The penultimate issue of Nick Spencer’s run on Amazing Spider-Man is out this week. It features Kindred, Mary Jane, and Spider-Man (though as is tradition in this series, he’s kind of a side character), as well as definitive answers! Well, as definitive as a few retconned flashbacks can be, but even still, this issue changes things. That’s an exciting element of this final story arc since so much history has been tackled up until this point. More importantly, though, is Amazing Spider-Man #73 good?
This issue opens with Spider-Man battered and beaten by the various supervillains he’s been fighting in the mini-event Sinister War. Truth be told, this issue is more about Norman and Harry Osborn and the long history they’ve been mucking around with in Spider-Man’s life. It’s pretty convoluted, and for that reason, this issue does well to try to straighten the very crooked line of Spider-Man’s life they’ve tampered with.
Spoilers ahead for Amazing Spider-Man #73.

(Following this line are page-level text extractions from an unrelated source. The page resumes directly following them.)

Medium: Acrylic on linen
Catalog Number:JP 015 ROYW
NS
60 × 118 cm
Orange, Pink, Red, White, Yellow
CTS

As the preview reveals, Kindred continues to mess around with anyone he’s in the room with, and this time he’s showing Mary Jane his true face as Gwen Stacy’s. Or is it? The seemingly endless teasing of who Kindred is continues even in this issue after Kindred has admitted to being Harry multiple times. Ignoring the teases, this issue digs into key moments in Harry’s life and how much of it never happened how we were told originally. That goes for his death, but also two key children Norman Osborn sired with Gwen Stacy.
As a comics reader who got into Spider-Man around the time Peter’s parents returned, this issue hits pretty hard. It adds new details to that event that changes some of the contexts. It also goes a long way in showing how Harry isn’t just the son of Norman Osborn aka Green Goblin, but a major villain who has played Spider-Man and his father. This issue also touches on other key moments in Harry’s trials over the years, further retconning or adding new detail to straighten the crooked line.

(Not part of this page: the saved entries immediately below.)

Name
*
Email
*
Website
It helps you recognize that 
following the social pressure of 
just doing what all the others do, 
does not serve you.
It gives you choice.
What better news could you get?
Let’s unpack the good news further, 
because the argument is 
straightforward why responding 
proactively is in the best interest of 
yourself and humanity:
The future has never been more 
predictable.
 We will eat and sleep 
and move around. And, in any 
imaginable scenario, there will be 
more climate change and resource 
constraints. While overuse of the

If you’re okay with retcons of this nature, you’ll probably enjoy this issue well enough. It can feel like Spencer is messing with history to add cheap stakes and surprises to the narrative, but this is superhero comics so any story can and will change. One negative to this issue, in particular, is how Mysterio is used. He’s used not once, but twice to explain away what characters thought or saw at the time. Of course, when these comics originally came out the writers intended for the things to be true, so the use of Mysterio here is feels pretty cheap.
The issue ends with a Doctor Strange scene that pretty much accomplishes nothing, or at least no more than the previous scenes with Mephisto. Again, there are elements in this story arc that read like we’re limping into a finale that could have wrapped up months ago.

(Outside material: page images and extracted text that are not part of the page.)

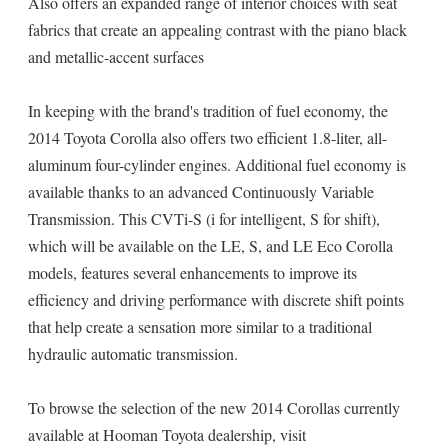
Also offers an expanded range of interior choices with seat
fabrics that create an appealing contrast with the piano black
and metallic-accent surfaces
In keeping with the brand's tradition of fuel economy, the
2014 Toyota Corolla also offers two efficient 1.8-liter, all-
aluminum four-cylinder engines. Additional fuel economy is
available thanks to an advanced Continuously Variable
Transmission. This CVTi-S (i for intelligent, S for shift),
which will be available on the LE, S, and LE Eco Corolla
models, features several enhancements to improve its
efficiency and driving performance with discrete shift points
that help create a sensation more similar to a traditional
hydraulic automatic transmission.
To browse the selection of the new 2014 Corollas currently
available at Hooman Toyota dealership, visit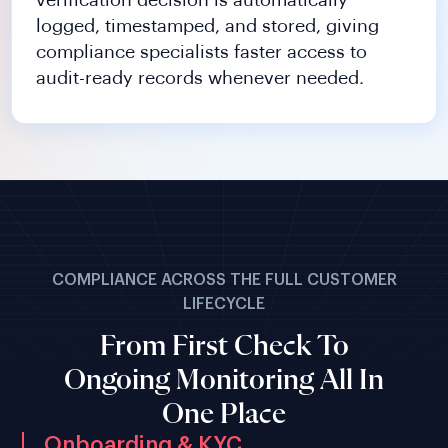
verification decision is automatically
logged, timestamped, and stored, giving
compliance specialists faster access to
audit-ready records whenever needed.
COMPLIANCE ACROSS THE FULL CUSTOMER
LIFECYCLE
From First Check To
Ongoing Monitoring All In
One Place
Onboarding & KYC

This issue continues to juggle four artists with Ze Carlos, Carlos Gomez, and Marcelo Ferreira on pencils and Alex Sinclair on colors. Once again, key scene changes and cuts to montages help split up the artist’s work so it’s never jarring when the style changes.
Amazing Spider-Man #73 isn’t a bad issue…as long as you can stomach the retconning and the ongoing teases of Kindred. It continues to play the usual story beats we’ve seen since Kindred’s story first kicked into gear, making portions of this feel rote, but the flashback reveals are meaty and connect with very important moments in the Osborn backstory. Sadly though, this continues to read like it’s not Spider-Man’s story at all, but a means to fix the kinks in Green Goblin’s past.